#### Kısa Görev A
Köprülü Fâzıl Mustafa Paşa hakkındaki metin parçasında "KÖPRÜLÜ FÂZIL MUSTAFA" sözlerinden "konunun ciddiyetini anlamıştı." sözlerine kadar her şeyi hiçbir değişiklik yapmadan kopyalayın.
#### Kısa Görev B
Köprülü Fâzıl Mustafa Paşa hakkındaki metin parçasına göre aşağıdaki soruları yanıtlayın ve yanıtları da aynı biçimde işaretleyin.
(i) Köprülü Fâzıl Mustafa Paşa hangi tarihte sadârete davet edildi?
(ii) Davet edildiği sırada hangi görevi yapıyordu?
(iii) Kosova'ya girdiği görülen Alman ordusu kaç kişilikti?
#### Kısa Görev C
Köprülü Fâzıl Mustafa Paşa hakkındaki metin parçasında adıyla anılan bütün kişileri listeleyin.
***** Metin Parçası *****
Fethülislâm Kalesini de alan Almanlar Bulgaristan’a iyice sokulmuşlar, Padişahın bulunduğu Sofya’ya 100 km. kadar yaklaşmışlardı. Vezirler hasta Padişah’ı derhal Edirne’ye kaçırdılar. Gerçekten durum oldukça vahimdi 

KÖPRÜLÜ FÂZIL MUSTAFA PAŞA SAHNEYE ÇIKIYOR

Sûltân II. Süleyman Edirne’de topladığı olağanüstü Saltanat Şûrâsı üyelerine tek tek fikrini sormuş ve düşmanın Balkanlar’da hızla ilerleyerek Rumeli Beylerbeyliğinin merkezi konumundaki Sofya’ya yaklaşmasının nasıl çözüme kavuşturulacağı konusunda çözüm istemişti. Şûrâ’dan çıkan ortak karar, Köprülü Fâzıl Mustafa Paşa’nın acele sadârete getirilmesinin şart olduğu yönünde olmuştu. 

Eğer düşman durdurulamazsa 300 yıldan fazla vatan toprağı konumundaki Balkanlar elden çıkacağı gibi, İstanbul’da tehlikeye düşecekti. Derhal bir ferman hazırlandı. Köprülü Fâzıl Mustafa Paşa, takvimler 25 Ekim 1689’u gösterdiğinde âcil koduyla sadârete dâvet edildi. 51 yaşını biraz geçmişti ve Sakız Adası Muhafızı olarak görev yapıyordu. Fâzıl Mustafa Paşa gelen fermandan konunun ciddiyetini anlamıştı.

Vakit kaybetmeden hemen Edirne’ye geldi mühr-ü hümâyun’u öperek aldı göreve başladı…

Önce, kapanın elinde kalan neredeyse bütün makamlardaki basiretsiz komutan ve yöneticileri değiştirdi. Güvendiği ehil insanları önemli yerlere getirdi. Sonra Alman ve Venedik cephelerinden kaçarak çarşı pazarda serkeşliğe başlayan, can’a, mal’a, namus’a musallat olan Kapıkulu Ocaklarını hizaya soktu. 

Köprülü Fâzıl Mustafa Paşa bununla da kalmadı. Devletin bütün meselelerine el attı. Ağır savaş vergilerini kaldırdı. Köylülere bedava tohum ve hayvan dağıtımı yaptırdı. Bununla kalmadı o güne kadar kimsenin cesaret edemediği bir karar aldı.

Bu karar gereği görevini kötüye kullanarak haksız mal edinenlerin bütün mallarına el koydu, hazineye devretti. Yetmedi kendi konaklarında eşya olarak altın gümüş ne varsa darphaneye gönderdi. Bunu gören zengin aileler de Fâzıl Mustafa Paşa’nın yaptığını yaptılar. 

Devlet kendine gelmişti ki, 20 bin kişilik bir Alman Ordusunun Kosova’ya girdiği görüldü. Artık cepheye dönebilirdi. Derhal Selim Giray Hân’a düşmanı son ferdine kadar imha et emrini verdi. Dirayetli Sadrâzâm’dan bu emri bekleyen Selim Giray Hân yıldırım gibi yetişti. Yakaladığı Alman ordusuna öyle bir saldırdı ki, yarım günde imha ettiği ordudan sadece iki kişi kurtulabildi.
***** Verilen Satırlar *****
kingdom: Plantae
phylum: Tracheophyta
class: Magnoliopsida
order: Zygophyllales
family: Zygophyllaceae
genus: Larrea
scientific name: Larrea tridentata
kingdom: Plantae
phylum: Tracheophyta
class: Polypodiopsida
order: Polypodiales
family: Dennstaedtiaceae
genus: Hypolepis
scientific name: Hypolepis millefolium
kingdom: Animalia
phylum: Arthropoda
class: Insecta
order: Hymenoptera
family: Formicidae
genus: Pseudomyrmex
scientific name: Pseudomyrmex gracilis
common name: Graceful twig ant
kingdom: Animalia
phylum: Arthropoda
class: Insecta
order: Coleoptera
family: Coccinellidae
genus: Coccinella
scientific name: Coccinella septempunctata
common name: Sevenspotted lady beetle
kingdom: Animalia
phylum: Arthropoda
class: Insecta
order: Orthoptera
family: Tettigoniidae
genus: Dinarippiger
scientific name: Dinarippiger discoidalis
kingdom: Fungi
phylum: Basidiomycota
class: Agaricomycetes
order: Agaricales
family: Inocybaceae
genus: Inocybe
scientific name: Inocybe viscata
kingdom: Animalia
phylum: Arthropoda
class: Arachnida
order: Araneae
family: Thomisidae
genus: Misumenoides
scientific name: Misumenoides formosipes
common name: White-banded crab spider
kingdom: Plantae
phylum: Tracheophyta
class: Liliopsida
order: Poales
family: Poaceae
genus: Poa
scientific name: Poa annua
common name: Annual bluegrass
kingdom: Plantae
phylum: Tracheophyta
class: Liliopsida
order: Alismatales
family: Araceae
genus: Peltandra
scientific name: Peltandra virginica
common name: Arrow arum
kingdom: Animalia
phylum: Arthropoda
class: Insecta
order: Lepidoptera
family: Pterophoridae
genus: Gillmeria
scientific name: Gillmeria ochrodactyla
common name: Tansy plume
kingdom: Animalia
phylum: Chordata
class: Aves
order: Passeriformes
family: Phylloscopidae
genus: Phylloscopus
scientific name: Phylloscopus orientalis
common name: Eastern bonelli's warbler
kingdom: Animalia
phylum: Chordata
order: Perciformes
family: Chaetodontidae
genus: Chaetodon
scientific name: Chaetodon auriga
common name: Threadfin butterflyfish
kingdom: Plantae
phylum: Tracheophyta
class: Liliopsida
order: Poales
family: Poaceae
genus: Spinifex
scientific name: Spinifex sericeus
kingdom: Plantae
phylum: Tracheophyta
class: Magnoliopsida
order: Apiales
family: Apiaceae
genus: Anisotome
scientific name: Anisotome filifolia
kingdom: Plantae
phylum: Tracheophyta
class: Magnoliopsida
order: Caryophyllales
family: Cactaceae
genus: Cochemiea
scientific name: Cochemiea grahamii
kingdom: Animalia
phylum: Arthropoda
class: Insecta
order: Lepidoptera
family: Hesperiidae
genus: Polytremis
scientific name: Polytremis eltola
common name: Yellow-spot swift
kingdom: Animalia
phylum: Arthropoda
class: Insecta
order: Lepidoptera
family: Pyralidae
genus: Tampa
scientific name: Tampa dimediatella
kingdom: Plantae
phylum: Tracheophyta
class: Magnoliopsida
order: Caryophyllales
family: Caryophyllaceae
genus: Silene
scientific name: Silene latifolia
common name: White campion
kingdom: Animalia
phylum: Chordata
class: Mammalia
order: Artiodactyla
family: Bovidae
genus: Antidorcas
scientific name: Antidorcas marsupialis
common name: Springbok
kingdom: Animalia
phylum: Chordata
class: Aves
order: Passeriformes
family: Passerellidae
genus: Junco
*****
#### Doğru Yanıt A
KÖPRÜLÜ FÂZIL MUSTAFA PAŞA SAHNEYE ÇIKIYOR

Sûltân II. Süleyman Edirne’de topladığı olağanüstü Saltanat Şûrâsı üyelerine tek tek fikrini sormuş ve düşmanın Balkanlar’da hızla ilerleyerek Rumeli Beylerbeyliğinin merkezi konumundaki Sofya’ya yaklaşmasının nasıl çözüme kavuşturulacağı konusunda çözüm istemişti. Şûrâ’dan çıkan ortak karar, Köprülü Fâzıl Mustafa Paşa’nın acele sadârete getirilmesinin şart olduğu yönünde olmuştu. 

Eğer düşman durdurulamazsa 300 yıldan fazla vatan toprağı konumundaki Balkanlar elden çıkacağı gibi, İstanbul’da tehlikeye düşecekti. Derhal bir ferman hazırlandı. Köprülü Fâzıl Mustafa Paşa, takvimler 25 Ekim 1689’u gösterdiğinde âcil koduyla sadârete dâvet edildi. 51 yaşını biraz geçmişti ve Sakız Adası Muhafızı olarak görev yapıyordu. Fâzıl Mustafa Paşa gelen fermandan konunun ciddiyetini anlamıştı.

#### Doğru Yanıt B
(i) 25 Ekim 1689
(ii) Sakız Adası Muhafızı
(iii) 20 bin kişilik

#### Doğru Yanıt C
Sûltân II. Süleyman
Köprülü Fâzıl Mustafa Paşa
Selim Giray Hân